A brace containing .. takes the numbers each side of the .. and generates a string for each number between the first and last.

For example, a{3..6}d expands to a3d a4d a5d a6d.

Tilde Expansion

If the first character of a word is ~, then the ~ and the suffix of characters that follow it up until the first path separator are replaced.

If there is no suffix, then the ~ is replaced with $HOME.

If the suffix is equal to a login name, then the ~ and the suffix are replaced with the home directory of that user.

Otherwise the ~ and its suffix are left unchanged.

Parameter Expansion

The control character $ in a shell word is the prefix for a parameter name. It invokes parameter expansion.

The non-separator, non-control characters that directly follow the $ make up a parameter name. The $ and the name are placed with the value of the parameter.

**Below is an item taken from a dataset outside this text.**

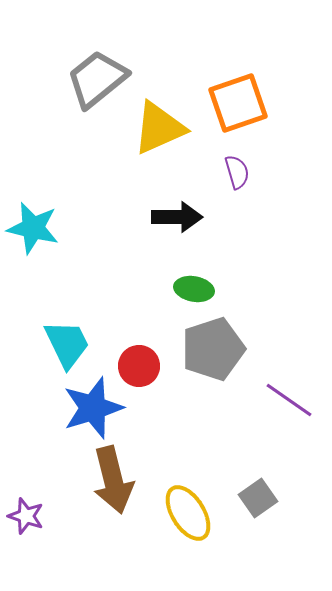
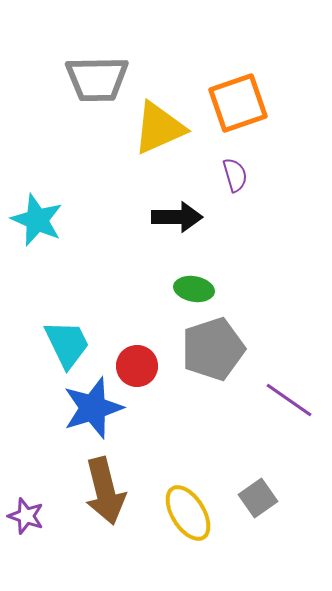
gray trapezoid: rotated 142 degrees counterclockwise
purple semicircle: moved 2 px left, 3 px down
cyan star: moved 4 px right, 8 px up; rotated 10 degrees clockwise
red circle: moved 2 px left
brown arrow: moved 8 px left, 11 px down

If the $ is directly followed by an unescaped {, then the open-brace, until the next unescaped close-brace, make up a parameter pattern which is expanded based on the following patterns:

  • ${param}: Use the value of the variable named param.
  • ${param[i]}: Use the value of the array, slice or map value at index i.
  • ${param/regexp/replacement}: Apply the regular expression regexp to the value of of the variable named param. All matches of the regular expression are replaced with replacement. This follows the semantics of Go's regexp.Regexp.ReplaceAllString method.
  • ${param[offset:length]}: Substring selection. The value of the variable param is sliced like a string.
  • ${param:-word}: Use the value of the variable named param, unless there is no such named variable, in which case the value word is substituted.

TODO: these parameter expansions are not yet supported:

Path Expansion

If a shell word contains the control character *, ?, or [, then the word is a pattern and is replaced with a list of matching file paths.

The pattern is expanded into file paths according to the semantics of Go's filepath.Match function. Roughly: * matches zero or more non-separator characters, ? matches exactly one non-separator character, and [ch0-ch1] matches a character range.

Jobs

Shell commands and pipelines start jobs. A job can execute in the foreground, attached to the shell's STDIN and STDOUT, a job can be suspended and resumed at a later time, and a job can be executed in the background while the shell continues processing input.

A job has at least one current system process associated with it, more if the job is a pipeline. Each job is numbered, the shell numbering jobs sequentially when they are started.

By default jobs are started in the foreground, attached to STDIN and STDOUT. A foreground job can be suspended by sending a signal, SIGINT. Typically Unix terminal emulators map this to Ctrl+Z.

A command can also be started in a running background job by terminating the command with &.

The built-in shell command jobs prints the currently suspended and background running jobs.

The built-in shell command fg [number] moves resumes (or removes from the background) a job, attaching it to STDIN and STDOUT. If no job number is specified, the shell resumes the job with the lowest number.

The built-in shell command bg [number] takes a suspended job and resumes it in the background. If no job number is specified the job with the lowest number is used.

For example:

ng$ vim
# VIM takes over the screen.
# User presses Ctrl+Z
[1]+ Stopped vim
ng$ jobs
[1]+ Stopped vim
ng$ fg
# VIM resumes on the screen.
# User exits
ng$